Extracted page text data:
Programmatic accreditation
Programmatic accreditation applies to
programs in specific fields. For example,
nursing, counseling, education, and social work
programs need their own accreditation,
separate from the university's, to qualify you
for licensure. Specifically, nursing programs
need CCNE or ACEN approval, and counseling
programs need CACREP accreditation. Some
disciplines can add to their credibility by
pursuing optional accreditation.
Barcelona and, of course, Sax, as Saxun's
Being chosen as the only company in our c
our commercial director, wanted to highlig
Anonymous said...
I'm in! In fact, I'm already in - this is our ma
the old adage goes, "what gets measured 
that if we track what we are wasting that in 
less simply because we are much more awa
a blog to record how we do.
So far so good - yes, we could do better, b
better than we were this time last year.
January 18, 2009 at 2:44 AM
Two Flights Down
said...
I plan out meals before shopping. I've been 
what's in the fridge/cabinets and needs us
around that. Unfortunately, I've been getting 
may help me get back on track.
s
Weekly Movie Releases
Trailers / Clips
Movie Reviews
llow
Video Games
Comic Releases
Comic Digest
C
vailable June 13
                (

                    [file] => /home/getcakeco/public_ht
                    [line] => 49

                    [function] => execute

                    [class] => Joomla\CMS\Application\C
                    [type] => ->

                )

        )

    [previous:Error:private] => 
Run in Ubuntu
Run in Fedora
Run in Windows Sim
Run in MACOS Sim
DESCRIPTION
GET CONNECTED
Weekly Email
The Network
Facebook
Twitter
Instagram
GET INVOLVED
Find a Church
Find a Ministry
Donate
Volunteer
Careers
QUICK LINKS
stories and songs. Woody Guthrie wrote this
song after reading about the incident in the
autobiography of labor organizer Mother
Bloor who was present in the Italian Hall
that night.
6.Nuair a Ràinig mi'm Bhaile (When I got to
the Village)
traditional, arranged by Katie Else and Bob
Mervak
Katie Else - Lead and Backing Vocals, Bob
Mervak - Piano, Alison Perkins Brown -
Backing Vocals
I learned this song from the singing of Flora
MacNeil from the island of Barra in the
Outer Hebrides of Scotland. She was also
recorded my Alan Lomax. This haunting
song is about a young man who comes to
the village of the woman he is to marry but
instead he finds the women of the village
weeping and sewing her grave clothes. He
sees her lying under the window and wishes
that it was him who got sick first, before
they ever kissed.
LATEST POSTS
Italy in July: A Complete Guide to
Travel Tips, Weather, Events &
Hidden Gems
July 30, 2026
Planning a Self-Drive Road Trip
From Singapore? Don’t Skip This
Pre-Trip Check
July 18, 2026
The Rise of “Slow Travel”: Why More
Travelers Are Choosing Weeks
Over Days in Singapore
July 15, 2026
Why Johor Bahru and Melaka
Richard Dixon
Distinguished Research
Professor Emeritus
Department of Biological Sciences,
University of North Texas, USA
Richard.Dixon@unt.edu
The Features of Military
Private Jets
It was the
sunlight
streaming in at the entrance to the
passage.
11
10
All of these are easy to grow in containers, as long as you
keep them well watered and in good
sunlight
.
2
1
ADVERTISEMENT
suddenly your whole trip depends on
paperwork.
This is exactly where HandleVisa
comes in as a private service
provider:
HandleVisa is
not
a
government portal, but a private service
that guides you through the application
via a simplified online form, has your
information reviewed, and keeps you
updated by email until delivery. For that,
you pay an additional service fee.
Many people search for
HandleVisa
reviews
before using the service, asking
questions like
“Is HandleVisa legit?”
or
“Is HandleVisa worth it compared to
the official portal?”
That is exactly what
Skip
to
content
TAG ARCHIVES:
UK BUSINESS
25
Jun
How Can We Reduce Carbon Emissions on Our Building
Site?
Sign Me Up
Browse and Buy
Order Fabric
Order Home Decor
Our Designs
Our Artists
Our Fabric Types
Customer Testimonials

TO DO -> The answer must be the complete set of entries, retyped exactly.

WORKED SOLUTION ->
Programmatic accreditation
Programmatic accreditation applies to
programs in specific fields. For example,
nursing, counseling, education, and social work
programs need their own accreditation,
separate from the university's, to qualify you
for licensure. Specifically, nursing programs
need CCNE or ACEN approval, and counseling
programs need CACREP accreditation. Some
disciplines can add to their credibility by
pursuing optional accreditation.
Barcelona and, of course, Sax, as Saxun's
Being chosen as the only company in our c
our commercial director, wanted to highlig
Anonymous said...
I'm in! In fact, I'm already in - this is our ma
the old adage goes, "what gets measured 
that if we track what we are wasting that in 
less simply because we are much more awa
a blog to record how we do.
So far so good - yes, we could do better, b
better than we were this time last year.
January 18, 2009 at 2:44 AM
Two Flights Down
said...
I plan out meals before shopping. I've been 
what's in the fridge/cabinets and needs us
around that. Unfortunately, I've been getting 
may help me get back on track.
s
Weekly Movie Releases
Trailers / Clips
Movie Reviews
llow
Video Games
Comic Releases
Comic Digest
C
vailable June 13
                (

                    [file] => /home/getcakeco/public_ht
                    [line] => 49

                    [function] => execute

                    [class] => Joomla\CMS\Application\C
                    [type] => ->

                )

        )

    [previous:Error:private] => 
Run in Ubuntu
Run in Fedora
Run in Windows Sim
Run in MACOS Sim
DESCRIPTION
GET CONNECTED
Weekly Email
The Network
Facebook
Twitter
Instagram
GET INVOLVED
Find a Church
Find a Ministry
Donate
Volunteer
Careers
QUICK LINKS
stories and songs. Woody Guthrie wrote this
song after reading about the incident in the
autobiography of labor organizer Mother
Bloor who was present in the Italian Hall
that night.
6.Nuair a Ràinig mi'm Bhaile (When I got to
the Village)
traditional, arranged by Katie Else and Bob
Mervak
Katie Else - Lead and Backing Vocals, Bob
Mervak - Piano, Alison Perkins Brown -
Backing Vocals
I learned this song from the singing of Flora
MacNeil from the island of Barra in the
Outer Hebrides of Scotland. She was also
recorded my Alan Lomax. This haunting
song is about a young man who comes to
the village of the woman he is to marry but
instead he finds the women of the village
weeping and sewing her grave clothes. He
sees her lying under the window and wishes
that it was him who got sick first, before
they ever kissed.
LATEST POSTS
Italy in July: A Complete Guide to
Travel Tips, Weather, Events &
Hidden Gems
July 30, 2026
Planning a Self-Drive Road Trip
From Singapore? Don’t Skip This
Pre-Trip Check
July 18, 2026
The Rise of “Slow Travel”: Why More
Travelers Are Choosing Weeks
Over Days in Singapore
July 15, 2026
Why Johor Bahru and Melaka
Richard Dixon
Distinguished Research
Professor Emeritus
Department of Biological Sciences,
University of North Texas, USA
Richard.Dixon@unt.edu
The Features of Military
Private Jets
It was the
sunlight
streaming in at the entrance to the
passage.
11
10
All of these are easy to grow in containers, as long as you
keep them well watered and in good
sunlight
.
2
1
ADVERTISEMENT
suddenly your whole trip depends on
paperwork.
This is exactly where HandleVisa
comes in as a private service
provider:
HandleVisa is
not
a
government portal, but a private service
that guides you through the application
via a simplified online form, has your
information reviewed, and keeps you
updated by email until delivery. For that,
you pay an additional service fee.
Many people search for
HandleVisa
reviews
before using the service, asking
questions like
“Is HandleVisa legit?”
or
“Is HandleVisa worth it compared to
the official portal?”
That is exactly what
Skip
to
content
TAG ARCHIVES:
UK BUSINESS
25
Jun
How Can We Reduce Carbon Emissions on Our Building
Site?
Sign Me Up
Browse and Buy
Order Fabric
Order Home Decor
Our Designs
Our Artists
Our Fabric Types
Customer Testimonials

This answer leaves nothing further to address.